絶句する彼を一瞥しただけで、その人間は箱に乗り込んでいった。由比が振り返ったとき、エレベーターの扉は既に閉まっていた。代わりに彼を襲った男が立っている。彼のコートと鞄、そしてあの本を手にして。
「ほらね」
男はそう言って笑った。その顔を見てもやはり、由比には相手が誰なのか判らなかった。
「あー、待ってくださいよ、由比さーん」
間延びした呼びかけを無視して、彼は廊下を走った。すると彼の前方で、廊下を挟んで並ぶいくつもの扉の一つが開いた。
「由比君」
扉から、男が出てくる。由比は相手のもつれた頭髪を認めた。
「い……けうち、先生」
「話がある。入りなさい」
池内の表情は、ひどく平坦ではあるもののよじれてはいなかった。由比は池内のあとを追って相手の部屋に入った。以前、由比が男に狙われやすいことを心配していたこの指導教員なら、話が通じる気がした。
「由比君。今週末の研究会のことなんだが」
「すみません、池内先生、実はさっき……」
池内が椅子を勧めなかったので、由比は立ったまま話し始めた。
「たぶんうちの学生だと思うんですが、男に襲われて……」
「司会者が急用で参加できなくなってね」
「あの、池内先生……?」
爪先から、指先から。
体温が、感覚が。
「君に司会の代役をお願いしたいんだ」
僅かずつ、しかし確実に。
「……池内……先生……」
薄れていく。
「タイムテーブルと発表者のプロフィールは、あとでメール送信する」
由比は唇を動かした。しかし声帯が動かなかった。
そのとき何の前触れもなく、背後でドアが開いた。
「失礼しまーす。あ、やっぱりここにいた」
由比は振り返らなかった。振り返ることができなかった。
「ほら、さっき由比さんが色々落としていったから、持ってきてあげたんですよ」
由比は首を垂れて、静かに息を吐いた。それから俯いたままドアに向かうと、男の顔を見ずにその手から荷物を引ったくり、開いたままのドアから駆け出した。後ろは見なかった。そのまま階段を駆け下りてエントランスを抜ける。彼は駅まで何も考えずに走り続けた。そうしていないと、自分の血液の冷たさに凍りついてしまいそうだった。

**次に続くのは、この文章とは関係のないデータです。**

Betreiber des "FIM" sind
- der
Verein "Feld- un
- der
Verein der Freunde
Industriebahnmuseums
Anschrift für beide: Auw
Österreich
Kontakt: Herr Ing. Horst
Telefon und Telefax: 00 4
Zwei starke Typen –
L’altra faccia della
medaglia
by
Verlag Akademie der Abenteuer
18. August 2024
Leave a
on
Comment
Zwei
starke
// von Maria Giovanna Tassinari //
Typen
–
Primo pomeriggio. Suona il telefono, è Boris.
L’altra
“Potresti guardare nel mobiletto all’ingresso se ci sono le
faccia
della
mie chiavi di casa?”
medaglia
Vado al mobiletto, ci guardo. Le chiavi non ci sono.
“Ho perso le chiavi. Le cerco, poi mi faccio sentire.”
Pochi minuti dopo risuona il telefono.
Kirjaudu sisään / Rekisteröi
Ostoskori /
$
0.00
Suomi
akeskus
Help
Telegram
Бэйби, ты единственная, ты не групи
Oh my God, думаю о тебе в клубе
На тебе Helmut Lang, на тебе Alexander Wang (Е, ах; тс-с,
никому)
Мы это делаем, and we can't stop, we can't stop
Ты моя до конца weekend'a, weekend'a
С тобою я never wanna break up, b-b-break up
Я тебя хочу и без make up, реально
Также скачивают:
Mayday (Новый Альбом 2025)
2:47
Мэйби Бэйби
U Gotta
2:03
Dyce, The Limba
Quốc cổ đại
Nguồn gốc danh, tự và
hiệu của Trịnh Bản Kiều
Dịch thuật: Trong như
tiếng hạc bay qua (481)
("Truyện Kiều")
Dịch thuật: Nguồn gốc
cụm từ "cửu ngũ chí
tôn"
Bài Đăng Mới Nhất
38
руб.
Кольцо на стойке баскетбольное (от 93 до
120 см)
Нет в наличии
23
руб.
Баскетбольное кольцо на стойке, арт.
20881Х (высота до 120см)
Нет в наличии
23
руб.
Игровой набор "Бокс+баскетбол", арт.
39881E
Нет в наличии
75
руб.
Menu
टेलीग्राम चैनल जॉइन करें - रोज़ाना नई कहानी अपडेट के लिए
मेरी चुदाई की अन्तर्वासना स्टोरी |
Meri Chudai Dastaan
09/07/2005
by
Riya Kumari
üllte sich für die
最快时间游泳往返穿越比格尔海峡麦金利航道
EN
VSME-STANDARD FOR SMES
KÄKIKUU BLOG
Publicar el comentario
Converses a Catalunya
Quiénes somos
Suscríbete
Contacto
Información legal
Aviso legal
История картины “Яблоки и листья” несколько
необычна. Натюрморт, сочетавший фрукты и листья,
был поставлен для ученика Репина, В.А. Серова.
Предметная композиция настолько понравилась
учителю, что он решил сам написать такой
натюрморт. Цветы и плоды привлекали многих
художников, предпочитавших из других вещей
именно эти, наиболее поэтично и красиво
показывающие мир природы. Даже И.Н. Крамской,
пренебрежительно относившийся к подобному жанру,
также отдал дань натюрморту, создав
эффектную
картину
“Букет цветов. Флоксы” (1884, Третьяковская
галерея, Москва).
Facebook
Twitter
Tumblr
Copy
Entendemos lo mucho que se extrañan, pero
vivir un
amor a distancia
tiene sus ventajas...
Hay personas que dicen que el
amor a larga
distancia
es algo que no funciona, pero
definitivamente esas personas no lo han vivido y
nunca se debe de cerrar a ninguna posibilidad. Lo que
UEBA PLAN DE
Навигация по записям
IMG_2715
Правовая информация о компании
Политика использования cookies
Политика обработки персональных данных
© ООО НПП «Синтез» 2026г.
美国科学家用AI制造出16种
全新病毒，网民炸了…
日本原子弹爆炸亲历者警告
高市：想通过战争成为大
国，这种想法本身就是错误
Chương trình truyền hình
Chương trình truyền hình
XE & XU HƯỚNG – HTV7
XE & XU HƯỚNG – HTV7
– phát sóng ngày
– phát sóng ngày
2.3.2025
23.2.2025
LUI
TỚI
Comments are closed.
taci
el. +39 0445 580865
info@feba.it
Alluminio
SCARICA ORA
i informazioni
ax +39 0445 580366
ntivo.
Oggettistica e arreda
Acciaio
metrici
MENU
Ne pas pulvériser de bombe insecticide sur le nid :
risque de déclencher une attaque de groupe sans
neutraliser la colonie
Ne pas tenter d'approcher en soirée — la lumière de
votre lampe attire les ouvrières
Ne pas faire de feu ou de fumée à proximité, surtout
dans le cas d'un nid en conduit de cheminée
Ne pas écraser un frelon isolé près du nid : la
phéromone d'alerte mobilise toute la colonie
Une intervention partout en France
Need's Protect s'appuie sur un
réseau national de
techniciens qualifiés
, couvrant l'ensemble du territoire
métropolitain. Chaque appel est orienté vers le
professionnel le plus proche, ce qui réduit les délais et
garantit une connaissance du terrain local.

エレベーターに乗れない靴底は、くすんだアパートの階段を叩き続ける。
手にはコートと鞄、そして一冊の本。スラックスのポケットの中で震える機械を、もう片方の手で探り出し、二階から三階へ。
「――もしもし」
そう、あれも確か、秋の終わりだった。
『ち……ちか、く……』
――チカ君。
『……よ……した……か……さ…………が……っ』
あのときも、やはり姉は泣いていた。
けれど言葉ははっきりとしていた。
――チカ君、お願いがあるの。
素肌にフローリングが、冷たかった。
――お願い、チカ君。
ぬるい液体が脚の間でべとついて、血の匂いがした。
――ありがとう……チカ君。
十年。
「姉さん」
あれから十年、間違えずに生きてきた。
そう信じていた。
『……ちか……くん……』
だが、もしあのとき既に間違えていたのだとしたら。
「――姉さん、切るよ」
由比誓という人生は、いったい何だったのだろう。
死んだ機械を握り締めて、三階から、四階へ。